Berlim continua a adiar uma posição mais vincada em relação à Rússia e a uma eventual invasão da Ucrânia. Por um lado, o novo chanceler quer agradar aos Estados Unidos e aos aliados na Organização do Tratado do Atlântico Norte (NATO). Por outro lado, Olaf Scholz tem de manter boas relações com Moscovo, receando as consequências económicas para o país e para a Europa.
"É uma situação muito complicada para ele. Tem de preocupar-se não apenas com a política internacional, mas também interna, não só dentro do próprio SPD (Partido Social Democrata), como também na coligação", referiu o politólogo Marcel Dirsus em declarações à agência Lusa.
Para o investigador não-residente no ISPK - Instituto de Política de Segurança da Universidade de Kiel - conseguir ambos objetivos está a tornar-se "cada vez mais difícil", porque os aliados estão a interpretar a inação da Alemanha como "apoio indireto à Rússia".
Sascha Lohmann, investigador convidado no SWP -- Instituto alemão de Assuntos Internacionais e de Segurança, concorda que o chanceler Scholz tem de lidar com "posições divergentes".
"Tanto no seu governo de coligação, onde os Verdes se comprometeram a terminar com o projeto Nord Stream 2 (gasoduto), como na União Europeia, onde muitos Estados-membros exigem uma posição mais dura em relação à ação do governo russo, mantendo um canal diplomático aberto com Moscovo", indicou em declarações à Lusa.
O Governo alemão tem insistido que está ao lado dos seus aliados da NATO na questão da ameaça militar da Rússia à Ucrânia, advertindo que Moscovo pagará um preço elevado se lançar qualquer ação militar contra aquele país vizinho.
Mas, ao contrário de muitos outros países da Aliança Atlântica, a Alemanha continua a sublinhar que não fornecerá à Ucrânia armas letais, argumentando que não quer aumentar mais as tensões. No entanto, o executivo de Scholz esclareceu que ajudou a financiar um hospital militar no país.

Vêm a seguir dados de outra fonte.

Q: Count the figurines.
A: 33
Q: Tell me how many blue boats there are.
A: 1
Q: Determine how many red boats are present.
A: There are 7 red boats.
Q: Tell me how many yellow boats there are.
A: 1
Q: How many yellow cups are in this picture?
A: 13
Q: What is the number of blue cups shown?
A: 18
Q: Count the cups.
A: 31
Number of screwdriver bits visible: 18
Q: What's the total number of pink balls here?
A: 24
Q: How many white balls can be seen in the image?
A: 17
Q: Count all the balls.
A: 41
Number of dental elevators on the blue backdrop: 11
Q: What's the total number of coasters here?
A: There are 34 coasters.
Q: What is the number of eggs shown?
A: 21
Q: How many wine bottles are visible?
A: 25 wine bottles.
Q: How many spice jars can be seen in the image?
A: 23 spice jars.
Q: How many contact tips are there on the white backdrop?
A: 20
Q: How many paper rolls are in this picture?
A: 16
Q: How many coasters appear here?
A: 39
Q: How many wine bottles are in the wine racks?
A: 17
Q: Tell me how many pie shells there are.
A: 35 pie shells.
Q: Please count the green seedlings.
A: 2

"É impossível manter todos contentes. Vão acabar por ter de decidir fazer uma coisa ou outra. Financiar um hospital não será suficiente. O que a Alemanha provavelmente fará será endurecer a sua posição perante Moscovo, deixando claro que não é com uma intenção hostil, mas apenas como uma reação à ameaça da Rússia em relação à Ucrânia. É importante para o governo da Alemanha dar uma alternativa, uma escolha à Rússia para poder retroceder", sublinhou Marcel Dirsus.
"A recusa, até agora, em enviar armas de defesa foi justificada com referência à constituição alemã, entre outros motivos. No entanto, a divisão entre aliados da NATO está a crescer, principalmente depois do fornecimento de armas por parte do Reino Unido e outros, aumentando a pressão sobre a Alemanha para seguir o exemplo", apontou Sascha Lohmann.
A ministra dos Negócios Estrangeiros, Annalena Baerbock, sublinhou na segunda-feira, que a Alemanha está pronta para ajudar a Ucrânia financeira e economicamente. Palavras partilhadas em Bruxelas depois de no sábado, o homólogo ucraniano, Dmytro Kuleca, ter criticado Berlim por se recusar a fornecer armas a Kiev.
Para o politólogo Marcel Dirsus, não só a situação é "muito má para a Alemanha" como também o "timing é péssimo".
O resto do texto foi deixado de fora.